Picasso is a network that migrated to Cosmos from the Kusama ecosystem, and as such, we do not have built in token inflation as many (mostly all) Cosmos chains do. This is an attempt to secure Picasso chain into the future, and have IBC volume outside of Cosmos (Ethereum, Solana, Polkadot/Kusama) flow back to the hub for security.
From our vantage point - nothing significant is changing here for PICA other than the source of security. Revenue is still going to flow to PICA stakers the same as previously, there are potentially some options we could explore to increase the current split to PICA stakers.
In that case, I recommend ensuring that’s spelled out and explicit in the proposal when it goes on-chain. Pica stakers will want to know they aren’t losing their investment and preferably they’ll want to see in writing why we think this will make Pica an even better investment. I think the way it was written above doesn’t make that clear.
After thorough review, we are delighted to back your proposal. Your grasp of PSS economics is evident in the revenue-sharing approach, which aligns with our recommended financial strategies (ICS 2.0 Economics : Partial Set Security (PSS) Financial Model). The decision to limit validators to ten, until more stable revenues are established, seems prudent. This should cover operational costs and potentially yield profits for delegators.

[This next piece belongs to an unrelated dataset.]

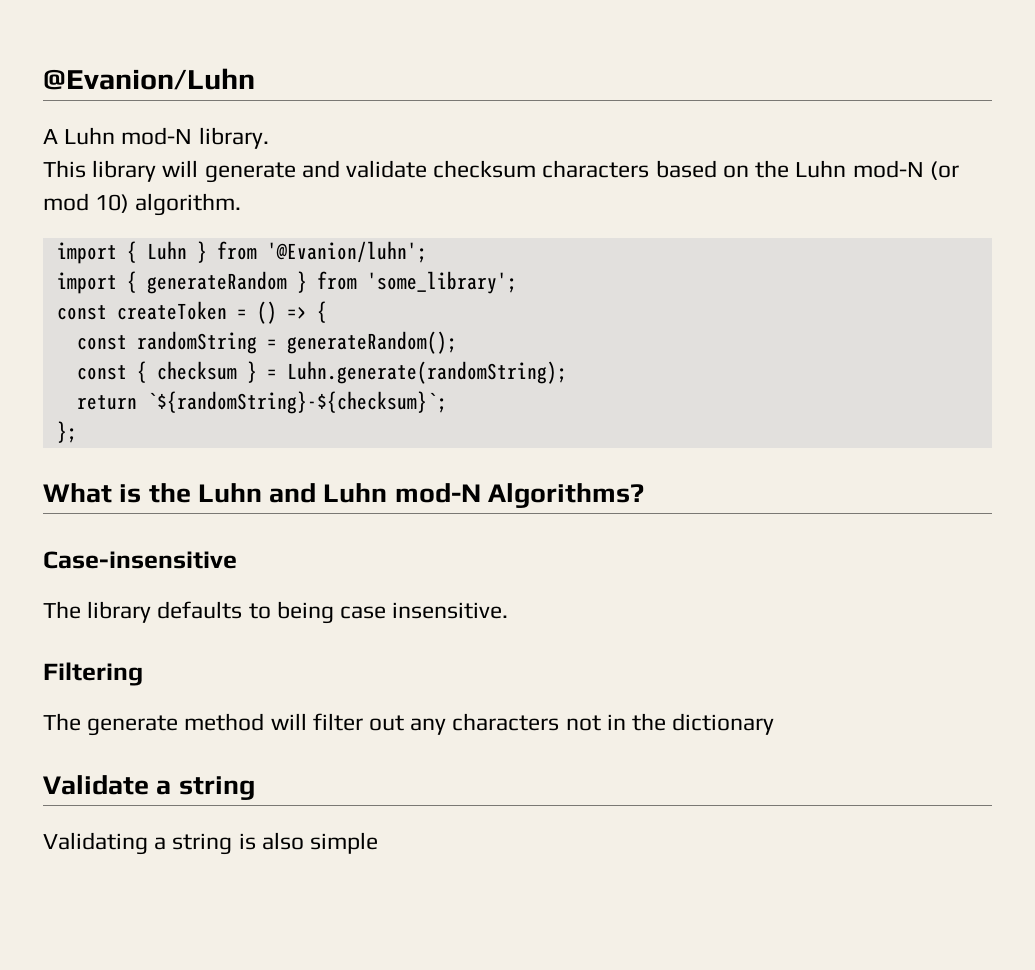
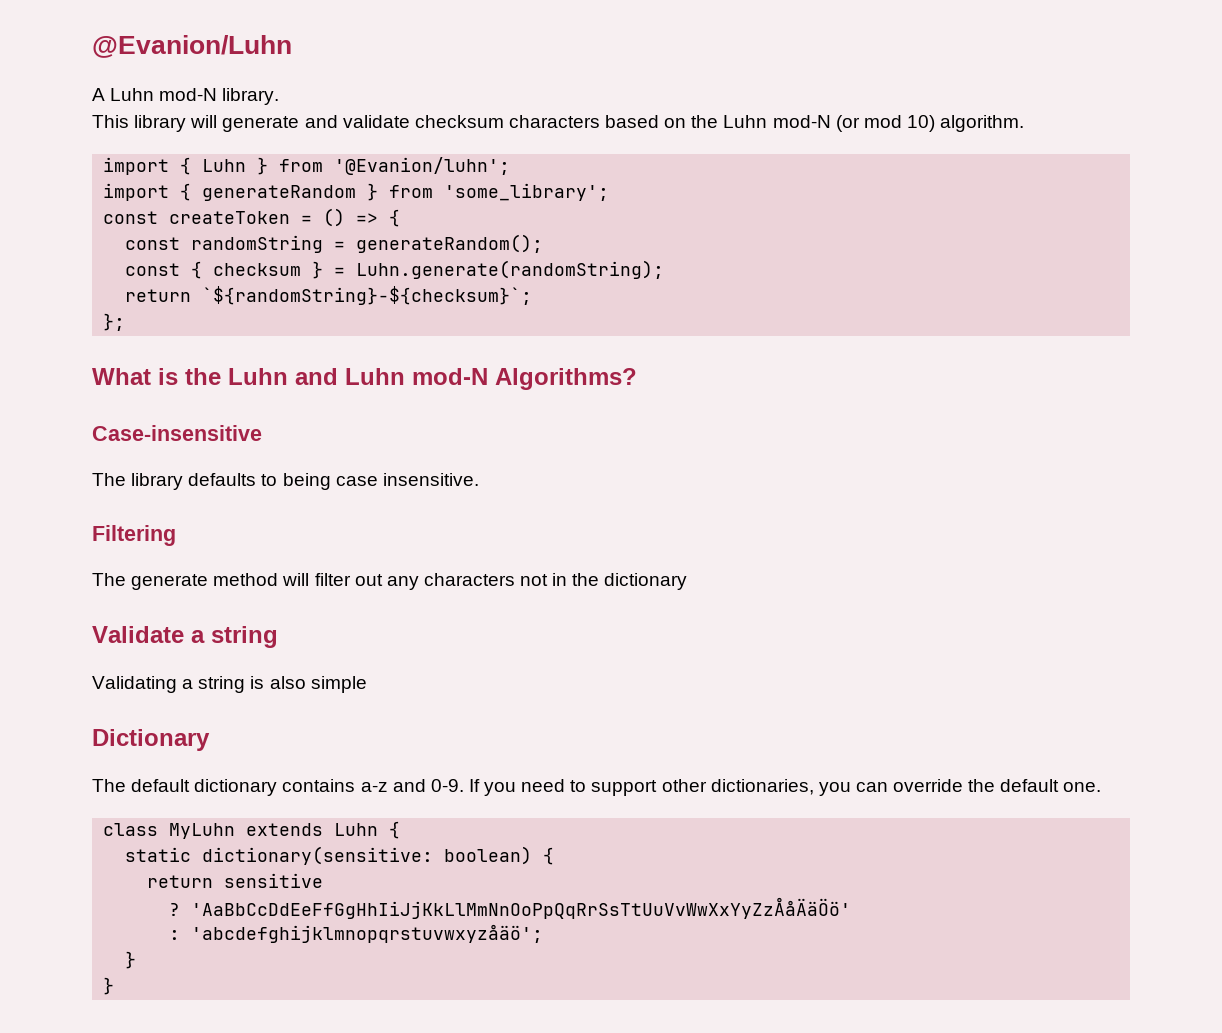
(379, 843) none -> [92,729,210,751] [92,779,1102,796] [103,821,401,839] [125,846,555,865] [147,873,324,888] [169,897,852,919] [169,924,544,943] [125,951,137,969] [103,977,115,995] // Dictionary // The default dictionary contains a-z and 0-9. If you need to support other dictionaries, you can override the default one. // class MyLuhn extends Luhn { // static dictionary(sensitive: boolean) { // return sensitive // ? 'AaBbCcDdEeFfGgHhIiJjKkLlMmNnOoPpQqRrSsTtUuVvWwXxYyZzÅåÄäÖö' // : 'abcdefghijklmnopqrstuvwxyzåäö'; // } // }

Your suggestion of a 10% VotePowerCap is noteworthy, ensuring all opt-in validators receive rewards equitably, irrespective of their delegated stake (10 validators at 10%cap means every validator receives 1/10th). This method promotes a fair start for a chain with a limited validator set, providing assured revenue for basic operations and discouraging strategic maneuvers among validators, as rewards will be evenly distributed.
In summary, your proposal is well-considered, demonstrating economic acumen and a realistic appraisal of your value proposition. On behalf of the PRO Delegators’ validator, we will meticulously examine the finalized details and lean towards a positive vote to operate the chain.
Definitely understood, and appreciate the note. We will take this discussion period very seriously to answer as many outstanding questions as possible before a revised copy makes it on chain.